» TASK DESCRIPTION
If a line below includes the string "North", copy it.

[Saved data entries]
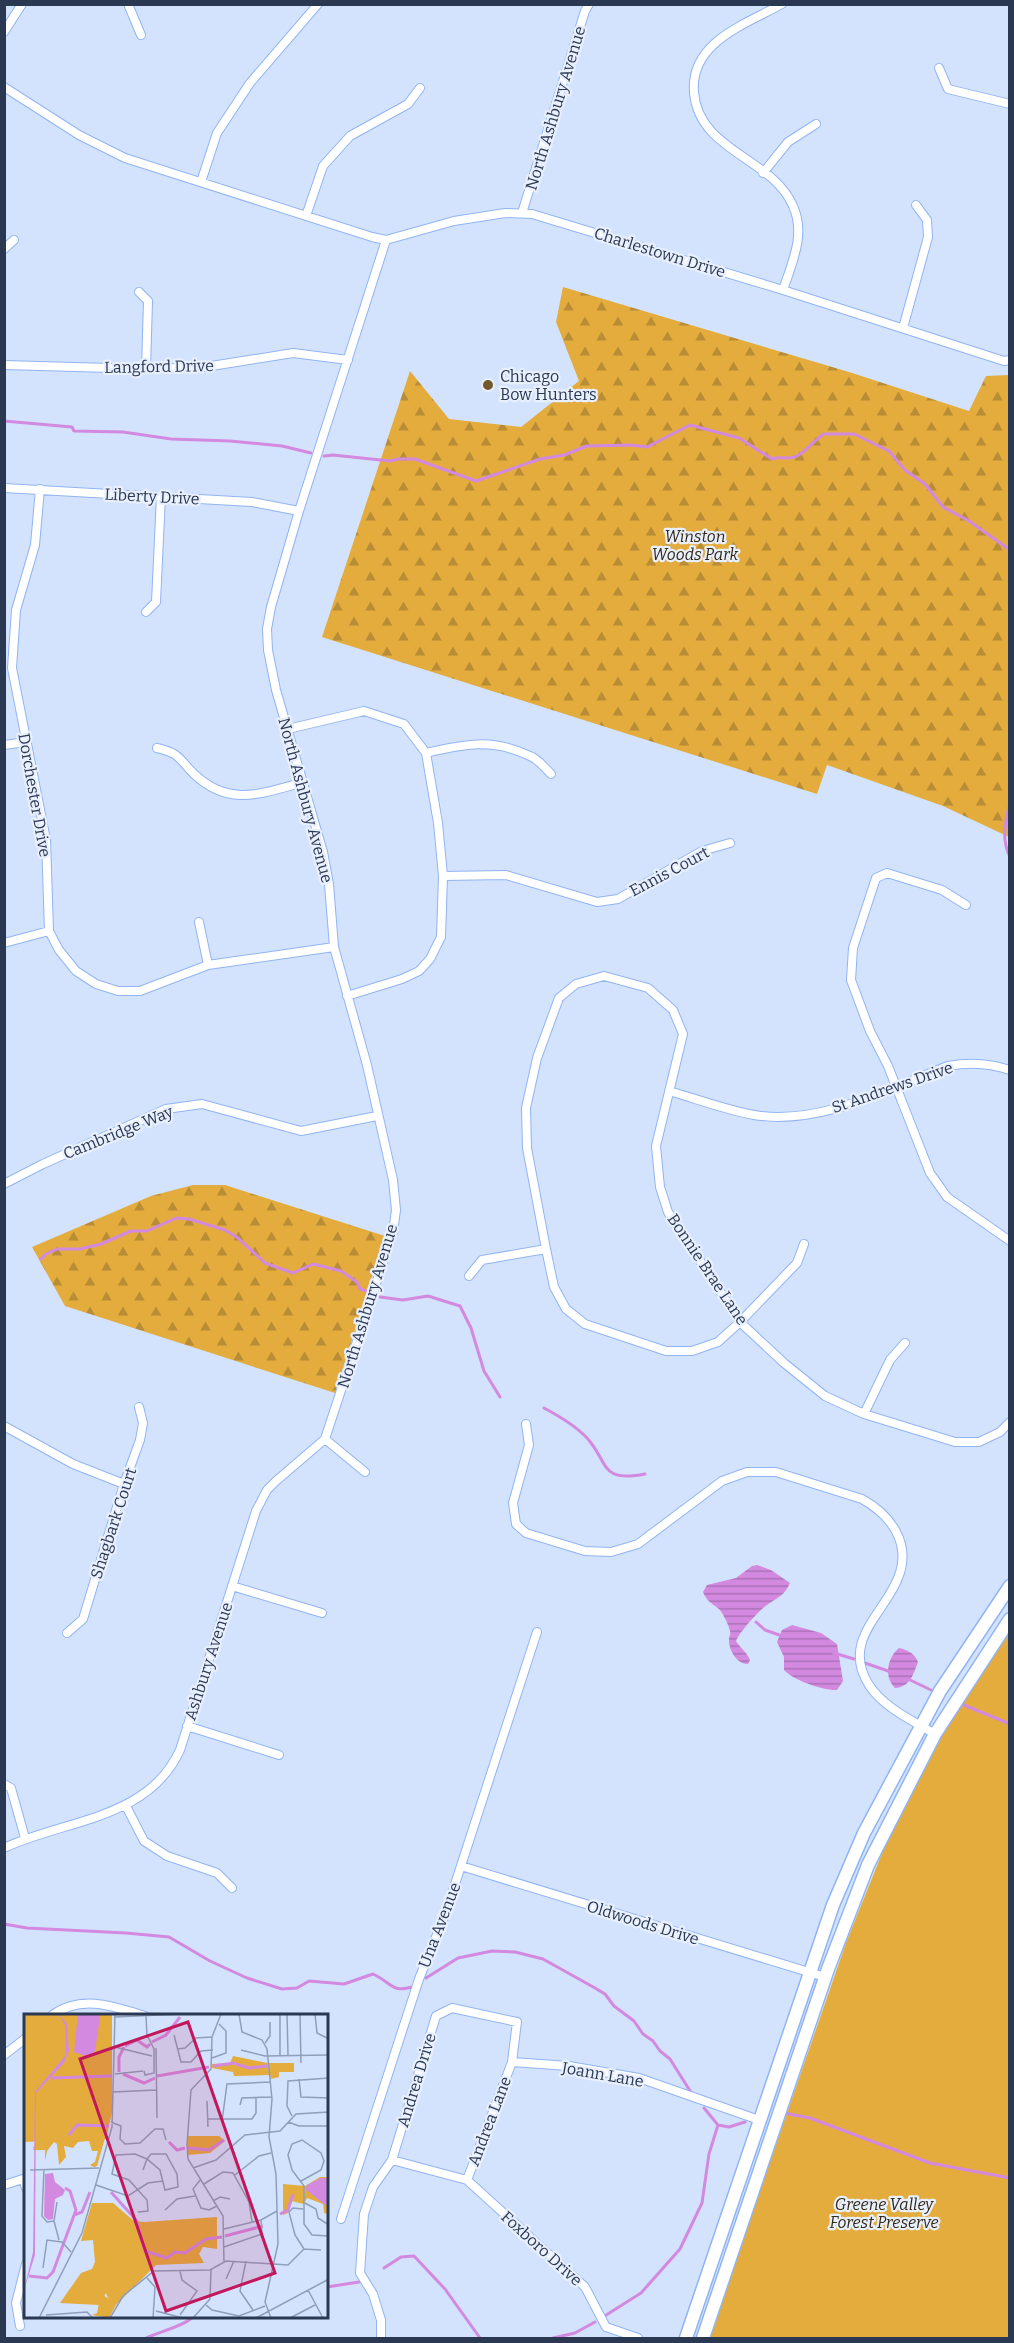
<svg xmlns="http://www.w3.org/2000/svg" width="1014" height="2343" font-family="Bitter,serif">
  <defs>
    <pattern id="forest-firs" width="22" height="20" patternUnits="userSpaceOnUse" patternTransform="scale(1.5)"><rect width="22" height="20" fill="#e3ac3c"/><path d="M5 1l3.5 6h-7zM16 11l3.5 6h-7z" fill="#b88d35"/></pattern>
    <pattern id="water-rules" width="6" height="5" patternUnits="userSpaceOnUse" patternTransform="scale(1.5)"><rect width="6" height="5" fill="#d389e0"/><path d="M0 2.5h6" fill="none" stroke="#ab71b8"/></pattern>
  </defs>
  <rect width="100%" height="100%" fill="#d3e3fd"/>
  <!-- forest -->
  <path fill="url(#forest-firs)" d="M 563,287 L 849,372 L 969,411 L 986,376 L 1009,375 L 1009,837 L 943,806 L 827,765 L 817,794 L 322,637 L 410,371 L 449,419 L 521,427 L 579,381 L 556,322 Z
    M 193,1185 L 225,1185 L 385,1236 L 335,1393 L 65,1306 L 32,1247 L 151,1196 Z"/>
  <!-- green -->
  <path fill="#e3ac3c" d="M 1009,1625 L 1009,2338 L 709,2338 L 846,1943 L 897,1816 L 954,1713 Z"/>
  <!-- water -->
  <path fill="url(#water-rules)" d="M 757,1565 L 771,1570 L 790,1583 C 785,1595 777,1598 767,1605 C 759,1610 739,1633 736,1641 C 740,1648 747,1652 750,1660 L 748,1664 C 737,1664 729,1651 729,1640 C 729,1634 731,1637 730,1631 C 729,1626 725,1618 722,1613 C 718,1605 708,1605 703,1592 L 707,1585 L 736,1578 L 752,1566 Z
    M 792,1625 L 821,1633 L 837,1644 L 843,1681 L 837,1690 C 824,1691 793,1680 784,1670 L 784,1657 L 777,1642 L 782,1630 Z
    M 899,1648 C 908,1650 915,1654 918,1662 C 913,1675 910,1687 895,1688 C 883,1676 888,1657 899,1648 Z"/>
  <g fill="none" stroke-linecap="round" stroke-linejoin="round">
    <!-- stream -->
    <path stroke="#d389e0" stroke-width="3" d="M 4,421 L 72,427 L 74,431 L 123,432 L 171,439 L 230,441 L 282,446 L 311,453
      M 324,456 L 333,455 L 390,461 L 398,459 L 415,459 L 476,481 L 540,459 L 564,455 L 587,446 L 631,445 L 647,447 L 690,425 L 739,438 L 772,459 C 780,456 789,460 797,456 C 807,451 814,440 824,434 L 854,434 L 889,451 L 905,470 L 925,484 L 943,507 L 969,521 L 1010,550
      M 1010,803 C 1005,822 1001,839 1010,857
      M 41,1259 L 46,1254 L 57,1249 L 80,1249 L 101,1244 L 131,1231 L 147,1231 L 176,1218 L 189,1219 L 225,1230 L 238,1238 L 265,1263 L 293,1273 L 313,1264 L 341,1271 L 357,1282 L 360,1289 L 366,1291
      M 380,1297 L 403,1300 L 428,1296 L 460,1306 L 471,1328 L 484,1371 L 500,1397
      M 544,1408 C 559,1416 575,1425 587,1438 C 609,1462 599,1483 645,1474
      M 756,1622 L 765,1630 L 782,1636
      M 834,1653 L 854,1659
      M 865,1663 L 891,1672
      M 908,1679 L 931,1690
      M 959,1703 L 1010,1724
      M 4,1924 L 27,1928 L 126,1933 L 169,1937 L 210,1961 L 247,1978 L 282,1989 L 297,1988 L 309,1981 L 344,1984 L 373,1974 C 393,1983 391,1994 415,1986
      M 426,1978 L 458,1958 L 492,1951 L 515,1952 L 543,1959 L 595,1988 L 605,1994 L 614,2006 L 634,2021 L 643,2034 L 653,2041 L 660,2051 L 670,2059 L 692,2094
      M 704,2108 L 718,2125 L 729,2127 L 745,2122
      M 784,2113 L 810,2118 L 930,2163 L 1010,2178
      M 384,2268 L 401,2257 L 414,2256 L 445,2289 L 480,2338
      M 327,2287 L 359,2282
      M 603,2317 L 641,2293 L 680,2249 L 702,2203 L 709,2154 L 718,2125
      M 146,2338 C 161,2331 179,2328 192,2318
      M 553,2338 L 575,2333 L 595,2322"/>
    <defs>
      <path id="street" d="M 128,4 L 141,35
        M 782,4 C 746,24 690,42 694,92 C 698,151 773,158 793,206 C 806,234 792,263 783,290
        M 4,32 L 22,4
        M 939,68 L 948,89 L 1010,104
        M 4,87 L 79,135 L 125,158 L 372,237 L 386,240 L 454,221 L 505,213 L 532,214 L 783,290 L 1004,361 L 1010,360
        M 763,173 L 788,142 L 816,124
        M 201,182 L 217,133 L 250,83 L 318,4
        M 522,213 L 585,11 L 589,4
        M 306,216 L 323,166 L 350,136 L 408,104 L 420,88
        M 4,249 L 14,240
        M 139,292 L 148,301 L 146,369
        M 903,328 L 928,237 L 927,220 L 916,205
        M 4,365 L 146,369 L 205,367 L 293,353 L 348,360
        M 4,488 L 252,502 L 299,511
        M 40,489 L 35,545 L 16,610 L 12,668 L 46,840 L 49,931 L 59,950 L 76,971 L 96,984 L 118,991 L 140,991 L 208,965 L 334,947
        M 146,612 L 156,602 L 161,496
        M 288,729 L 364,711 L 404,724 L 426,753 L 438,823 L 443,876 L 441,937 L 430,959 L 419,971 L 402,979 L 347,996
        M 4,745 L 26,742
        M 157,748 C 180,753 179,759 194,774 C 230,808 262,793 304,782
        M 426,753 C 464,744 493,738 530,756 C 538,759 545,768 551,774
        M 443,876 L 506,875 L 597,902 L 618,899 L 702,851 L 730,843
        M 966,905 L 942,890 L 887,873 L 876,878 L 853,948 L 851,980 L 870,1031 L 888,1066 L 930,1173 L 947,1197 L 1010,1241
        M 199,922 L 208,965
        M 4,943 L 49,931
        M 669,1091 C 697,1099 726,1110 754,1115 C 820,1126 888,1089 948,1066 C 969,1062 990,1063 1010,1070
        M 4,1184 L 43,1164 L 166,1109 L 202,1104 L 301,1131 L 377,1116
        M 804,1244 L 797,1263 L 740,1322 L 718,1342 L 692,1351 L 666,1351 L 585,1324 L 566,1309 L 554,1287 L 546,1249 L 527,1148 L 526,1108 L 537,1058 L 559,998 L 576,984 L 604,976 L 648,988 L 673,1010 L 683,1034 L 656,1146 L 660,1187 L 668,1212 L 740,1322 L 784,1363 L 825,1396 L 864,1414 L 955,1442 L 979,1442 L 1000,1432 L 1010,1422
        M 469,1276 L 482,1260 L 546,1249
        M 864,1414 L 890,1360 L 905,1343
        M 526,1424 L 529,1445 L 513,1503 L 516,1524 L 526,1533 L 585,1551 L 611,1552 L 638,1544 L 722,1481 L 747,1472 L 776,1472 L 862,1499 C 891,1515 912,1544 898,1578 C 884,1614 841,1641 869,1685 C 883,1707 913,1721 935,1734
        M 4,1426 L 73,1464 L 124,1484
        M 325,1439 L 365,1472
        M 232,1586 L 322,1613
        M 67,1633 L 83,1619 L 124,1484 L 140,1440 L 143,1423 L 139,1407
        M 187,1726 L 279,1755
        M 4,1784 L 11,1788 L 25,1838
        M 126,1806 L 144,1841 L 167,1856 L 217,1873 L 232,1888
        M 4,1848 C 66,1819 148,1820 180,1750 L 256,1511 L 267,1490 L 276,1481 L 325,1439 L 393,1232 L 396,1210 L 393,1180 L 367,1065 L 334,947 L 329,884 L 323,852 L 276,690 L 268,650 L 267,629 L 271,607 L 299,511 L 386,240
        M 461,1866 L 825,1977
        M 51,2016 C 81,1994 113,2006 145,2016
        M 4,2055 L 26,2038
        M 512,2062 L 569,2066 L 639,2078 L 759,2120
        M 392,2160 L 467,2180 L 585,2287 L 606,2327 L 638,2338
        M 23,2179 L 26,2188
        M 4,2185 L 26,2178
        M 341,2219 L 419,1979 L 445,1915 L 537,1632
        M 20,2326 L 16,2303 L 26,2264
        M 381,2338 L 381,2320 L 373,2294 L 360,2273 L 364,2214 L 373,2187 L 392,2160 L 436,2016 L 452,2008 L 517,2022 L 512,2062 L 467,2180"/>
      <path id="primary" d="M 686,2338 L 833,1905 L 864,1833 L 940,1691 L 1010,1586
        M 703,2338 L 828,1969 L 868,1865 L 935,1734 L 1010,1619"/>
    </defs>
    <!-- street casing -->
    <use href="#street" stroke="#91b4f3" stroke-width="10"/>
    <!-- primary casing -->
    <use href="#primary" stroke="#91b4f3" stroke-width="15"/>
    <!-- street -->
    <use href="#street" stroke="#fff" stroke-width="8"/>
    <!-- primary -->
    <use href="#primary" stroke="#fff" stroke-width="12"/>
  </g>
  <!-- markers -->
  <circle fill="#72592a" stroke="#e8effd" stroke-width="2" cx="488" cy="385" r="6"/>
  <g text-anchor="middle" stroke-width="4.5" stroke-linejoin="round" paint-order="stroke">
    <!-- street labels -->
    <g font-size="16" fill="#2a3852" stroke="#e8effd">
      <text transform="translate(555 108) rotate(-73)" y="6">North Ashbury Avenue</text>
      <text transform="translate(660 252) rotate(17)" y="6">Charlestown Drive</text>
      <text transform="translate(159 366) rotate(-1)" y="6">Langford Drive</text>
      <text transform="translate(152 496) rotate(3)" y="6">Liberty Drive</text>
      <text transform="translate(35 795) rotate(80)" y="6">Dorchester Drive</text>
      <text transform="translate(306 800) rotate(75)" y="6">North Ashbury Avenue</text>
      <text transform="translate(669 871) rotate(-28)" y="6">Ennis Court</text>
      <text transform="translate(892 1087) rotate(-19)" y="6">St Andrews Drive</text>
      <text transform="translate(118 1132) rotate(-22)" y="6">Cambridge Way</text>
      <text transform="translate(708 1269) rotate(56)" y="6">Bonnie Brae Lane</text>
      <text transform="translate(367 1306) rotate(-73)" y="6">North Ashbury Avenue</text>
      <text transform="translate(113 1523) rotate(-72)" y="6">Shagbark Court</text>
      <text transform="translate(208 1661) rotate(-72)" y="6">Ashbury Avenue</text>
      <text transform="translate(643 1922) rotate(17)" y="6">Oldwoods Drive</text>
      <text transform="translate(439 1925) rotate(-69)" y="6">Una Avenue</text>
      <text transform="translate(603 2074) rotate(10)" y="6">Joann Lane</text>
      <text transform="translate(416 2080) rotate(-73)" y="6">Andrea Drive</text>
      <text transform="translate(489 2121) rotate(-69)" y="6">Andrea Lane</text>
      <text transform="translate(542 2248) rotate(42)" y="6">Foxboro Drive</text>
    </g>
    <!-- poi labels -->
    <g font-size="16" fill="#2a3852" stroke="#e8effd" text-anchor="start">
      <text x="500" y="382">Chicago<tspan x="500" dy="18">Bow Hunters</tspan></text>
    </g>
    <!-- park labels -->
    <g font-size="16" font-style="italic" fill="#342916" stroke="#e8effd">
      <text x="695" y="542">Winston<tspan x="695" dy="18">Woods Park</tspan></text>
      <text x="884" y="2210">Greene Valley<tspan x="884" dy="18">Forest Preserve</tspan></text>
    </g>
  </g>
  <!-- overview -->
  <g transform="translate(24 2014)">
    <rect width="304" height="304" fill="#d3e3fd"/>
    <path d="M 163,122 L 195,122 L 201,127 L 186,139 L 164,141 ZM 12,123 L 81,124 L 73,152 L 70,153 L 66,151 L 71,148 L 74,137 L 68,137 L 65,127 L 54,128 L 49,134 L 40,132 L 42,143 L 35,151 L 33,130 L 30,128 L 23,137 L 21,147 L 21,136 L 9,136 ZM 68,189 L 89,189 L 110,207 L 120,208 L 193,203 L 193,235 L 179,233 L 175,240 L 180,249 L 132,251 L 92,291 L 86,289 L 82,279 L 75,291 L 36,289 L 57,259 L 68,255 L 71,248 L 69,226 L 57,227 Z" fill="#e3ac3c"/>
    <path d="M 0,0 L 88,0 L 88,98 L 82,125 L 0,128 ZM 209,42 L 243,49 L 270,49 L 270,58 L 255,58 L 255,63 L 247,65 L 246,61 L 210,62 L 209,58 L 188,54 L 188,50 L 206,49 ZM 296,163 L 304,163 L 304,200 L 300,199 L 299,190 L 283,184 L 280,190 L 267,187 L 264,199 L 259,201 L 259,170 L 281,172 ZM 77,279 L 92,291 L 85,304 L 68,301 L 73,299 Z" fill="#e3ac3c"/>
    <path d="M 35,0 L 43,10 L 45,37 L 40,49 L 12,79 L 11,241 L 0,276 L 9,238 L 11,78 L 42,41 L 41,11 ZM 54,0 L 75,0 L 76,4 L 71,37 L 65,43 L 50,38 ZM 29,159 L 31,168 L 41,176 L 39,181 L 31,185 L 29,205 L 24,206 L 20,202 L 21,160 ZM 297,164 L 304,164 L 304,193 L 282,176 L 283,171 Z" fill="#d389e0"/>
    <path fill="none" stroke="#d389e0" stroke-width="3" d="M 128,28 L 142,21 L 156,3M 101,32 L 113,26 L 123,33 L 126,30M 212,50 L 225,54 L 243,52M 189,52 L 211,49M 95,58 L 95,43 L 100,33M 99,60 L 120,69 L 131,64M 133,62 L 185,53M 27,64 L 88,62M 45,121 L 53,111 L 85,112M 145,128 L 153,136 L 161,134M 164,134 L 185,136 L 200,126M 87,178 L 112,206 L 121,237 L 143,244 L 151,238 L 161,239 L 182,225 L 198,223M 256,200 L 264,196 L 269,180M 50,201 L 58,198 L 66,178M 201,222 L 239,212M 5,262 L 23,264 L 29,258 L 52,196 L 46,177 L 41,174"/>
    <path fill="none" stroke="#8f9fb9" stroke-width="1.5" d="M 197,0 L 188,23 L 187,55 L 167,76 L 163,131 L 164,145 L 199,202 L 200,248M 215,0 L 218,18 L 238,26 L 243,35 L 248,85 L 245,123 L 252,160 L 254,230 L 241,288 L 247,304M 263,0 L 264,41M 276,0 L 277,49M 291,0 L 293,19 L 305,25M 256,1 L 256,41M 90,3 L 159,0M 150,21 L 157,48 L 167,48 L 177,37 L 189,36M 241,29 L 246,22 L 246,8M 91,33 L 128,42M 132,34 L 133,104M 153,35 L 161,34 L 172,24 L 188,23M 217,36 L 241,42 L 305,41M 188,44 L 202,39 L 202,17 L 195,10M 120,57 L 121,61 L 130,59 L 130,35 L 123,21 L 122,2M 91,60 L 119,57M 275,65 L 277,83 L 305,84M 89,78 L 132,76M 183,87 L 184,113M 216,91 L 218,84 L 248,83M 268,102 L 263,92 L 264,67 L 305,64M 183,105 L 228,105 L 232,99 L 232,83M 198,107 L 203,70 L 246,68M 87,108 L 97,112 L 96,125 L 101,130 L 116,129 L 131,115 L 139,115 L 142,126M 264,108 L 275,112 L 305,112M 169,154 L 192,146 L 221,121 L 256,117 L 272,100 L 305,98M 20,155 L 18,202 L 23,208 L 30,207M 6,156 L 75,154M 211,161 L 235,142 L 247,139M 177,165 L 169,175 L 177,194 L 185,196 L 193,192M 277,167 L 297,156 L 300,147 L 297,139 L 278,126 L 268,130 L 264,141 L 268,156 L 280,172 L 280,210 L 288,221 L 305,222M 180,170 L 199,158 L 209,159 L 225,188 L 228,208M 72,171 L 104,182 L 124,169 L 139,167M 189,187 L 196,183 L 206,185M 33,188 L 30,207 L 35,226M 281,189 L 292,195 L 294,204 L 305,211M 279,195 L 269,194 L 265,198 L 271,221 L 280,235M 141,196 L 153,185 L 171,182M 114,198 L 124,197 L 123,186 L 105,166 L 88,160 L 92,141 L 111,140 L 123,145 L 136,156 L 141,176 L 154,173 L 153,160 L 142,140 L 127,140 L 123,145 L 119,156M 200,215 L 237,206 L 253,197M 200,233 L 238,220 L 237,206M 222,247 L 216,277 L 229,296M 19,254 L 23,226 L 38,228 L 47,238M 156,257 L 158,266 L 173,277 L 156,301M 123,264 L 131,273 L 129,304M 202,265 L 210,247M 284,276 L 299,304M 182,291 L 188,296 L 215,302 L 241,292M 132,297 L 159,304M 22,301 L 63,298 L 69,304M 15,304 L 58,219 L 88,113 L 91,0M 86,304 L 99,282 L 130,257 L 186,256 L 202,247 L 264,251 L 280,235 L 297,236M 169,304 L 186,285 L 187,256M 232,304 L 305,265M 266,304 L 291,291"/>
    <path fill="#c2185b" fill-opacity="0.15" stroke="#c2185b" stroke-width="3" d="M 164,8 L 251,259 L 142,297 L 56,45 Z"/>
    <rect width="304" height="304" fill="none" stroke="#2a3852" stroke-width="3"/>
  </g>
  <!-- border -->
  <rect width="1014" height="2343" fill="none" stroke="#2a3852" stroke-width="12"/>
</svg>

» TASK RESULT
      <text transform="translate(555 108) rotate(-73)" y="6">North Ashbury Avenue</text>
      <text transform="translate(306 800) rotate(75)" y="6">North Ashbury Avenue</text>
      <text transform="translate(367 1306) rotate(-73)" y="6">North Ashbury Avenue</text>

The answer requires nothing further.